Ясна правильно расценила этот жест и перестала предпринимать попытки стряхнуть с себя руки чумазого уродца, вызывающие у неё равные по омерзенью ощущения с тем, как если бы по её ноге крался огромный паук.
– А у нас завтра назначена казнь, – скучающим тоном сказало Дитя. – Трое лучников и Гаал, их командир. Не знаю, зачем оно отцу, вообще он не любитель множить трупы, но догадываюсь, что за поводок его дёргает Улисса. Она уже все уши ему прожужжала, что это необходимо для устрашения пленников, беглецов, Ангенора.

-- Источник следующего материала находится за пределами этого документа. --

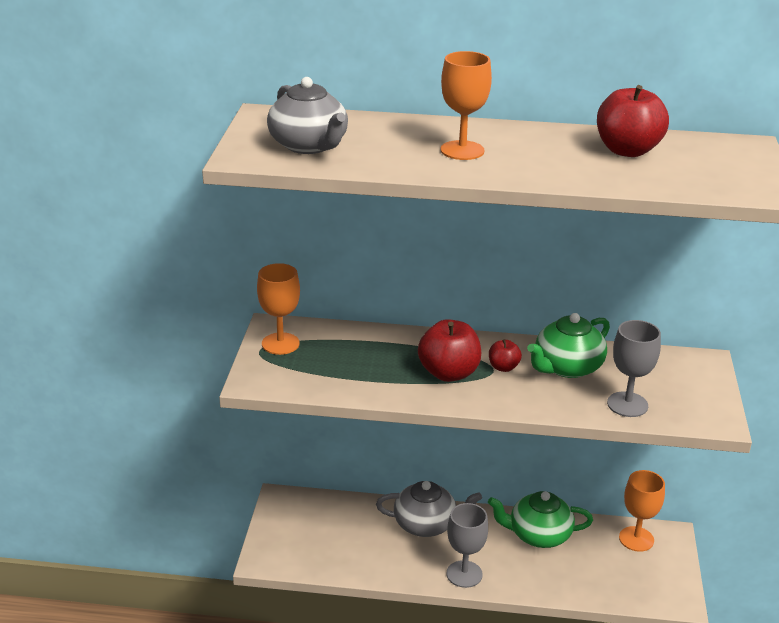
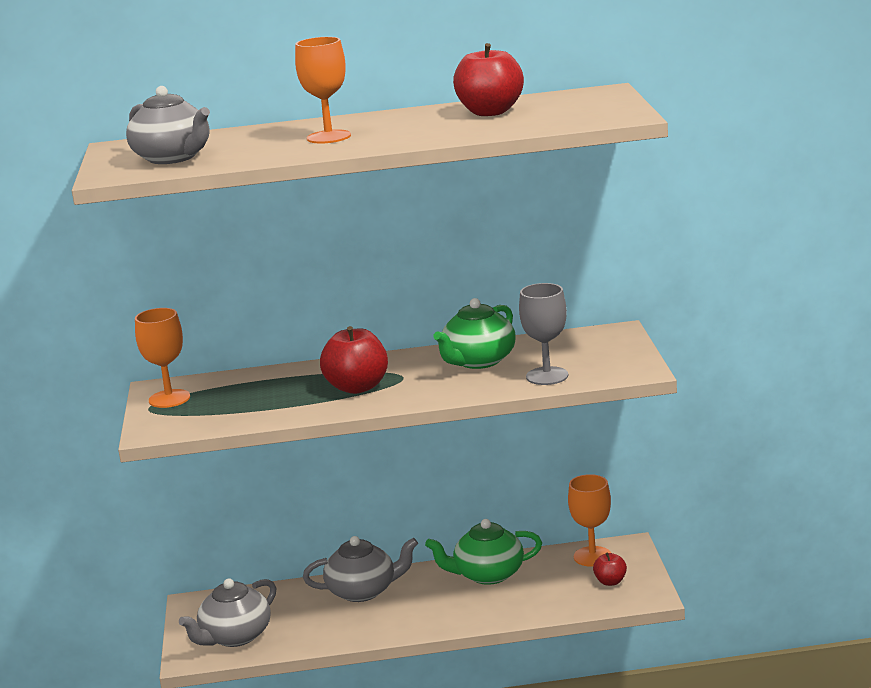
camera: 10 degrees left, 10 degrees down
grey goblet [447,503,488,588] -> none
red apple [489,339,522,372] -> red apple moved to [593,552,627,586]
none -> grey teapot [179,579,276,647]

– Не надо Гаала, – прошептала Ясна.
Дитя обернулось. Выражение чумазой мордашки стало жутеньким.
– Надо. Не хочешь его смерти, можешь его заменить. Знаешь, что эти четверо сделали накануне? Убили стражника, что их охранял, свернули шею так, что тот увидел свой позвоночник, выбрались из темницы, прокрались на нижний ярус кухни и спрятались в бочках с вином, помышляя покинуть замок, когда их вывезут в винокурню, вот только накрылся их план медным тазом, когда Огненосцы заметили, как одна из бочек шевельнулась, когда погрузили её на повозку. Глядь, а бочки-то тяжёлые, хоть и пустые. Тут их и поймали. Теперь их казнят. Хочешь знать, как? Троих посадят в те же бочки и зальют вином по самый край, пока не захлебнутся, а как начнут биться в агонии, их подожгут.
Ясна всхлипнула и вытерла слёзы.
– Почему троих? – не понял Влахос.
– Потому что Гаала отец решил казнить чуть позже – его повесят как зачинщика, чтобы он перед казнью посмотрел на смерть своих парнишек. Но казнят его, к сожалению, быстро. Отец распорядился, чтобы узлы на виселице завязали так, чтобы петля, когда откроется люк и тело рухнет вниз, сразу сломала ему шею.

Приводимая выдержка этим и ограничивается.